Twelve year old Donald Francis Hennessey survived the fire and as an adult became a bookkeeper for a coal company. He died at age 20, never married.
Donald, John Earl and Willie were the sons of William Henry Hennessy (1863–1923) and Annie McEnery Hennessy (1865–1949). William had immigrated to America from Ireland with his parents as a youngster in 1868, becoming a naturalized US citizen in 1883, and Annie/Anna was a native of New Hampshire. They married in 1887 in Hyde Park.

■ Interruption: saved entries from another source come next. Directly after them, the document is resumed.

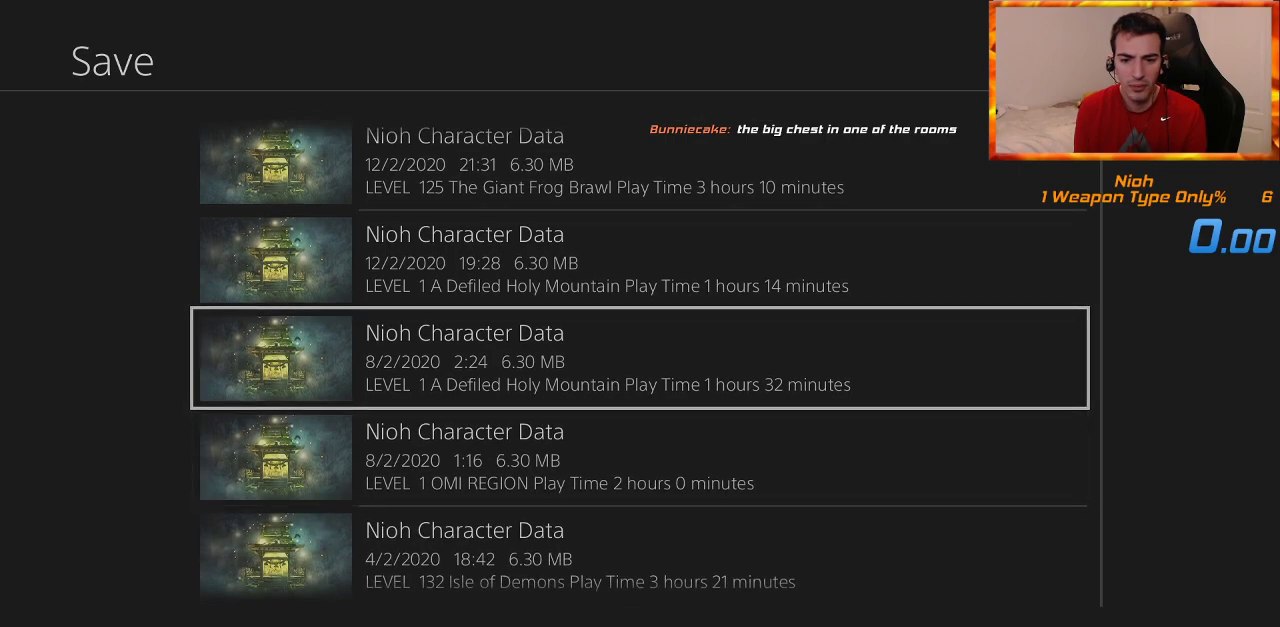
{"buttons": [], "left_stick": "center", "right_stick": "center", "events": []}
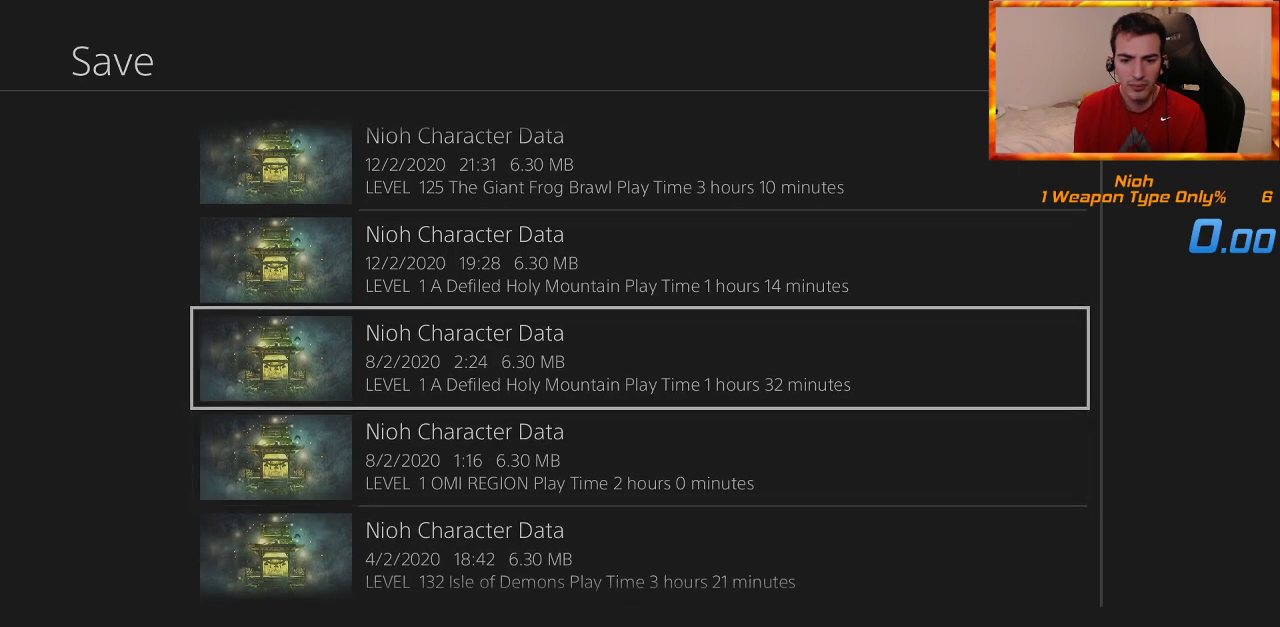
{"buttons": [], "left_stick": "center", "right_stick": "center", "events": []}
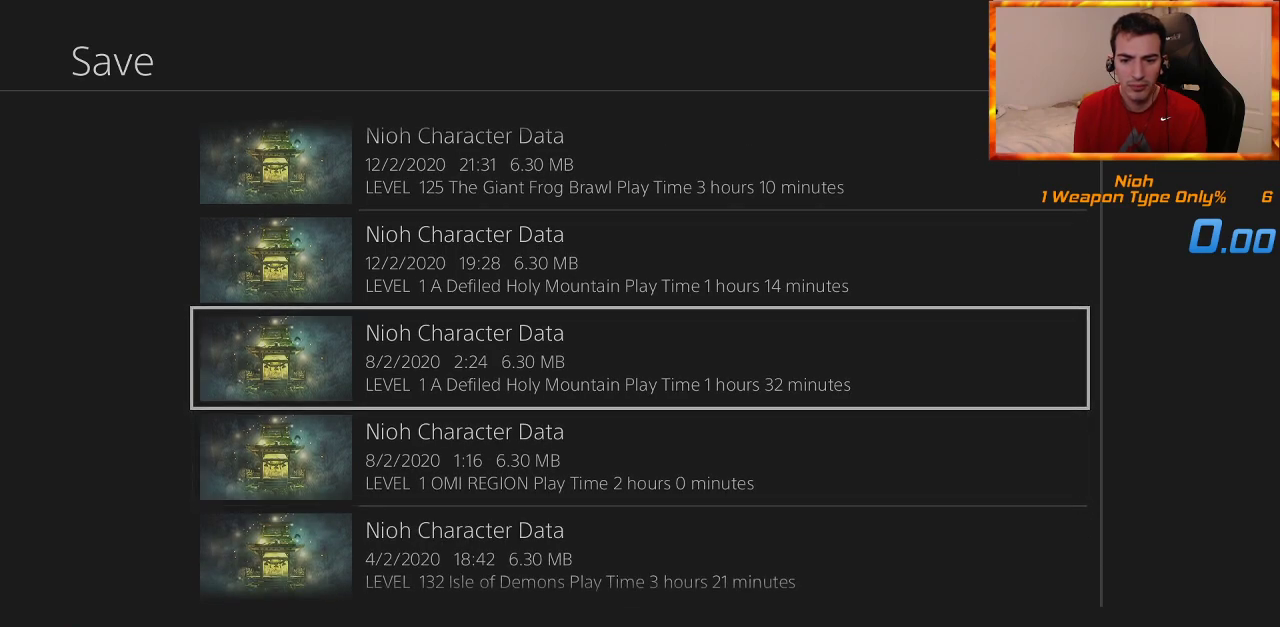
{"buttons": [], "left_stick": "center", "right_stick": "center", "events": []}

In 1903 the Hennessy's lived at 4411 Calumet Ave in Chicago. William Hennessy worked in sales for the Jefferson Theatre Program printing company. That meant he worked with Chicago theater managers every day. Based on their homes, William was a good provider which meant that to support his wife and two remaining sons, he had to continue working, like all the other fathers of Iroquois Theater fire victims, but for William Hennessy that meant selling and writing orders while listening to discussions about the fire at work from co-workers and theater manager customers, all with conflicting opinions about the fire, some sympathetic to the owners, some condemning, some critical of the audience for not having calmly filed from the theater. Then he went home to share the grief with his wife and sons, helping son John with the pain of his severe injuries and learning how to function with one hand, and finding time to assuage the survivor guilt of his youngest son, Donald, who not only survived but did so without grievous injury.